No sooner did I return from St. Louis' wild goose chase did I find myself in the throes of a large group project for my final MBA class (If you ever want to learn a ton of senseless information using Porter's 5 Force Industry & Competetior Analysis to study Major League Baseball, read no further). As you may know, group projects were invented in communist Russia. "Labor camps" were just fancy terminology for lazy proletariats making other people do their work. Isn't it ironic that in a business school we're participating in socialist propaganda? And here's a hot tip to anyone in business school, or who is in business at all really: it's all about proper use of "business lingo." Business lingo (also called Bingo) can flower up even the dullest of activities.
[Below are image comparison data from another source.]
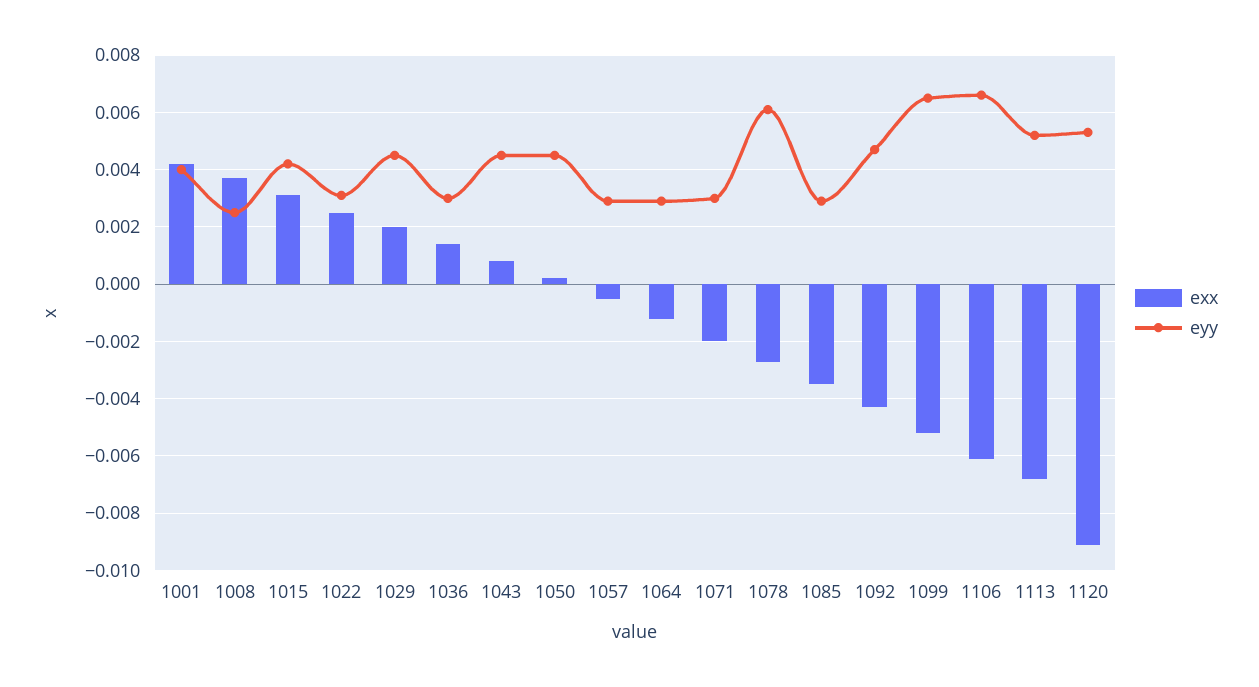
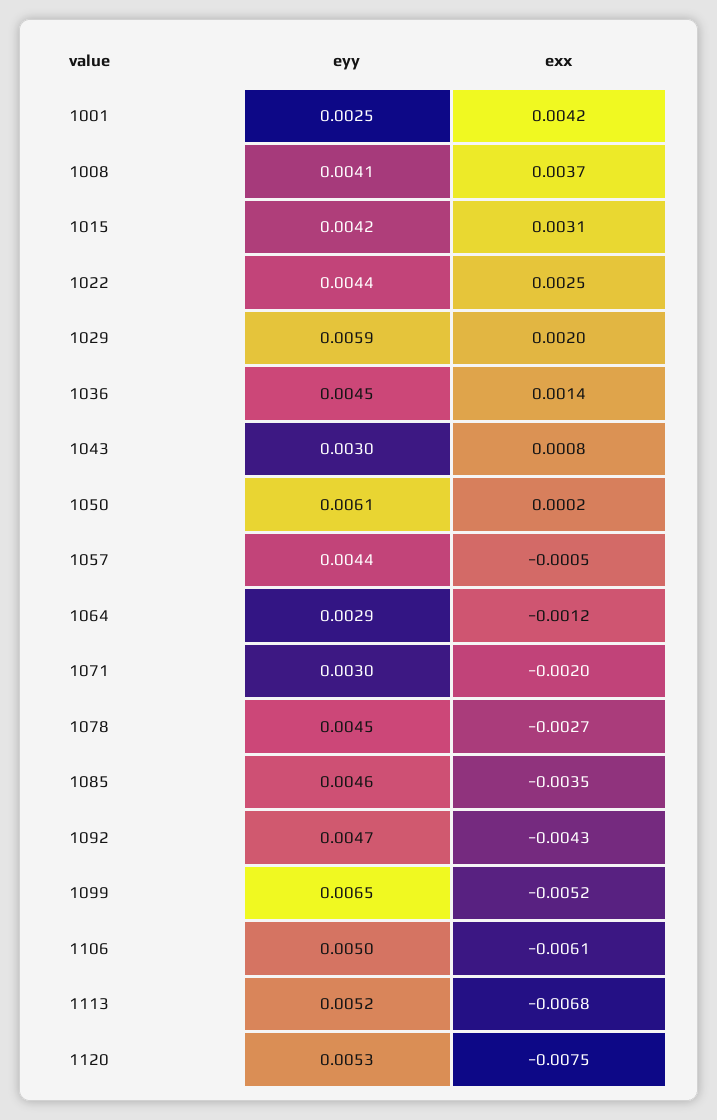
eyy, 1001: 0.004 -> 0.0025
eyy, 1008: 0.0025 -> 0.0041
eyy, 1022: 0.003 -> 0.0044
eyy, 1029: 0.0045 -> 0.0059
eyy, 1036: 0.003 -> 0.0045
eyy, 1043: 0.0045 -> 0.003
eyy, 1050: 0.0045 -> 0.0061
eyy, 1057: 0.003 -> 0.0044
eyy, 1078: 0.006 -> 0.0045
eyy, 1085: 0.003 -> 0.0046
eyy, 1106: 0.0065 -> 0.005
exx, 1120: -0.009 -> -0.0075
When you come into the boardroom for that big presentation, instead of saying, "I just had a satisfying poop in the office planter," you can really wow the board with "I'm thrilled to announce I just dropped a high-load resource from my asset that will result in upward growth trends and lighter carrying costs!" That got me a raise just last week - and all I did was poop in a planter!
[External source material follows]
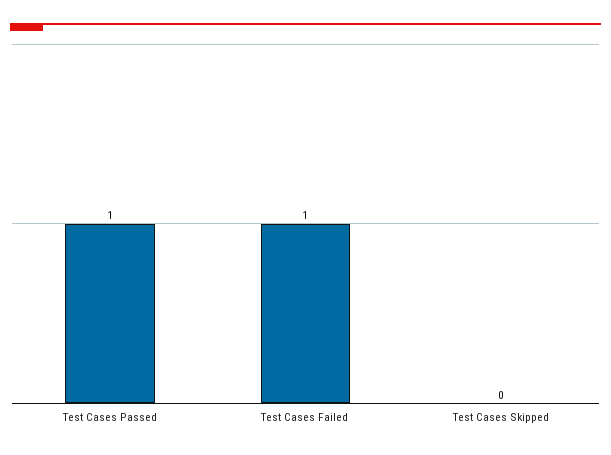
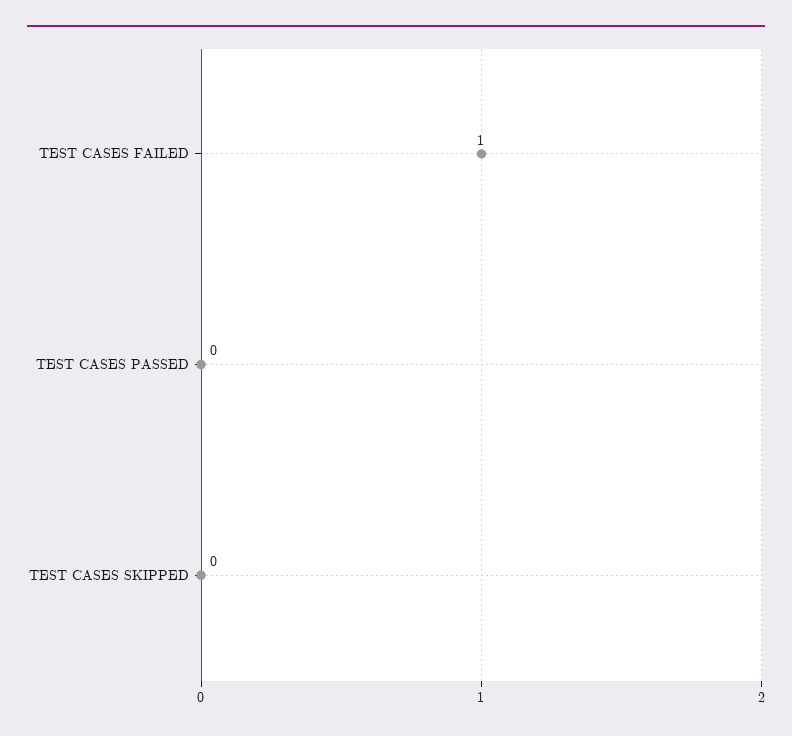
Test Cases Passed: 1 -> 0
Finally, last weekend I took a trip to the desert to visit an old friend, "Obi-Wan Brumme." Obi-Wan Brumme is kind of a hermit that lives by himself in Palm Desert. He and I are definitely into the Force and it was good to catch up on life, laughs, light-sabers and his never-ending search for the right "Padme." Obi-Wan has been very involved in promoting the relase of the "Chronicles of Narnia" amongst churches; I even got to see 10 minutes of special sneak-peek footage, and let me tell you: they did a great job look making the Ewoks look real. This again took up a whole weekend, and kept me from blogging.

And ever since, I've been busy with more work, more stuff for school, taking needed down-time with my beautiful wife, and the exploration and conquest of the world. The good news is that I'm back in the game for at least a week before we leave for Hong Kong/ mainland China for Thanksgiving. That may be another dry blogging spell... but there should be some meaty content to keep things tasty this week.